Please print the data shown below without any alteration.

Collected data
****************
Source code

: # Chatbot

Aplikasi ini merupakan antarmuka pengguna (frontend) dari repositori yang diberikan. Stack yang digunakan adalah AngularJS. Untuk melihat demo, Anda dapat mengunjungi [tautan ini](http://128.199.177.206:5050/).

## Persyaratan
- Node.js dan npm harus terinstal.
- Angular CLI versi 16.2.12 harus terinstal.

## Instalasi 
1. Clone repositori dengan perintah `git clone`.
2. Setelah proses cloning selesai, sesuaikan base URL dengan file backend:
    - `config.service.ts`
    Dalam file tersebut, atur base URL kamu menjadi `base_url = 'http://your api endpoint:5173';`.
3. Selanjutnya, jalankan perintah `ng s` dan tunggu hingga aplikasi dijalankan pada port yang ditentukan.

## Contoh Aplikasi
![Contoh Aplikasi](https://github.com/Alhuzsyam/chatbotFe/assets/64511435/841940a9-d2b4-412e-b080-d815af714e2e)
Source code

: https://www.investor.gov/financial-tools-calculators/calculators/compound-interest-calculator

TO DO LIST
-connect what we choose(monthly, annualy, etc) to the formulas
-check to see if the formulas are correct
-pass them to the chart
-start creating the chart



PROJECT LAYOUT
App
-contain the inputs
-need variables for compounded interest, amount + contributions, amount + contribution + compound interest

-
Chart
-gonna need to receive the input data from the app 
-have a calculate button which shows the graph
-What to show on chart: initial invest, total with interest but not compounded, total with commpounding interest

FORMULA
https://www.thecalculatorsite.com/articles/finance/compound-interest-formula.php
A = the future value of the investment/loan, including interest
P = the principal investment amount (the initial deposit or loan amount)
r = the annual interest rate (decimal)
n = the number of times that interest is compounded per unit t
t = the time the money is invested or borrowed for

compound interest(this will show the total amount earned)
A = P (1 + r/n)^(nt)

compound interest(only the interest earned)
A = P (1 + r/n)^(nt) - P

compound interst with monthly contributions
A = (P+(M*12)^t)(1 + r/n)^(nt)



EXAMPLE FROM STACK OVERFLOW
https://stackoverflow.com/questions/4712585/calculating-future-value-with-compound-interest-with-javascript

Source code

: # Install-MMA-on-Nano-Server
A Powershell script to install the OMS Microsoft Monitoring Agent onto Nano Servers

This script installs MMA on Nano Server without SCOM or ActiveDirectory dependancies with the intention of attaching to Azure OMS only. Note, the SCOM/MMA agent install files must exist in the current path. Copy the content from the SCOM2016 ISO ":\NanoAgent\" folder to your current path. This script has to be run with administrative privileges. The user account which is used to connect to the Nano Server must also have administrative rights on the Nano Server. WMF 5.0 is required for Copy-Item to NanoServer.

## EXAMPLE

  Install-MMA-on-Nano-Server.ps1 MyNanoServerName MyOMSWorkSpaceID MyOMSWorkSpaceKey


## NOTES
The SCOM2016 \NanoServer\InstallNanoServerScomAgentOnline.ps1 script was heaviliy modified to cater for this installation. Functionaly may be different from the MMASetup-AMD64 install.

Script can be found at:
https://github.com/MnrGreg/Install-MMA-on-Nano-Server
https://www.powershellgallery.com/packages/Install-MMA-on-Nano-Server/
****************
EXPECTED OUTPUT →
Source code

: # Chatbot

Aplikasi ini merupakan antarmuka pengguna (frontend) dari repositori yang diberikan. Stack yang digunakan adalah AngularJS. Untuk melihat demo, Anda dapat mengunjungi [tautan ini](http://128.199.177.206:5050/).

## Persyaratan
- Node.js dan npm harus terinstal.
- Angular CLI versi 16.2.12 harus terinstal.

## Instalasi 
1. Clone repositori dengan perintah `git clone`.
2. Setelah proses cloning selesai, sesuaikan base URL dengan file backend:
    - `config.service.ts`
    Dalam file tersebut, atur base URL kamu menjadi `base_url = 'http://your api endpoint:5173';`.
3. Selanjutnya, jalankan perintah `ng s` dan tunggu hingga aplikasi dijalankan pada port yang ditentukan.

## Contoh Aplikasi
![Contoh Aplikasi](https://github.com/Alhuzsyam/chatbotFe/assets/64511435/841940a9-d2b4-412e-b080-d815af714e2e)
Source code

: https://www.investor.gov/financial-tools-calculators/calculators/compound-interest-calculator

TO DO LIST
-connect what we choose(monthly, annualy, etc) to the formulas
-check to see if the formulas are correct
-pass them to the chart
-start creating the chart



PROJECT LAYOUT
App
-contain the inputs
-need variables for compounded interest, amount + contributions, amount + contribution + compound interest

-
Chart
-gonna need to receive the input data from the app 
-have a calculate button which shows the graph
-What to show on chart: initial invest, total with interest but not compounded, total with commpounding interest

FORMULA
https://www.thecalculatorsite.com/articles/finance/compound-interest-formula.php
A = the future value of the investment/loan, including interest
P = the principal investment amount (the initial deposit or loan amount)
r = the annual interest rate (decimal)
n = the number of times that interest is compounded per unit t
t = the time the money is invested or borrowed for

compound interest(this will show the total amount earned)
A = P (1 + r/n)^(nt)

compound interest(only the interest earned)
A = P (1 + r/n)^(nt) - P

compound interst with monthly contributions
A = (P+(M*12)^t)(1 + r/n)^(nt)



EXAMPLE FROM STACK OVERFLOW
https://stackoverflow.com/questions/4712585/calculating-future-value-with-compound-interest-with-javascript

Source code

: # Install-MMA-on-Nano-Server
A Powershell script to install the OMS Microsoft Monitoring Agent onto Nano Servers

This script installs MMA on Nano Server without SCOM or ActiveDirectory dependancies with the intention of attaching to Azure OMS only. Note, the SCOM/MMA agent install files must exist in the current path. Copy the content from the SCOM2016 ISO ":\NanoAgent\" folder to your current path. This script has to be run with administrative privileges. The user account which is used to connect to the Nano Server must also have administrative rights on the Nano Server. WMF 5.0 is required for Copy-Item to NanoServer.

## EXAMPLE

  Install-MMA-on-Nano-Server.ps1 MyNanoServerName MyOMSWorkSpaceID MyOMSWorkSpaceKey


## NOTES
The SCOM2016 \NanoServer\InstallNanoServerScomAgentOnline.ps1 script was heaviliy modified to cater for this installation. Functionaly may be different from the MMASetup-AMD64 install.

Script can be found at:
https://github.com/MnrGreg/Install-MMA-on-Nano-Server
https://www.powershellgallery.com/packages/Install-MMA-on-Nano-Server/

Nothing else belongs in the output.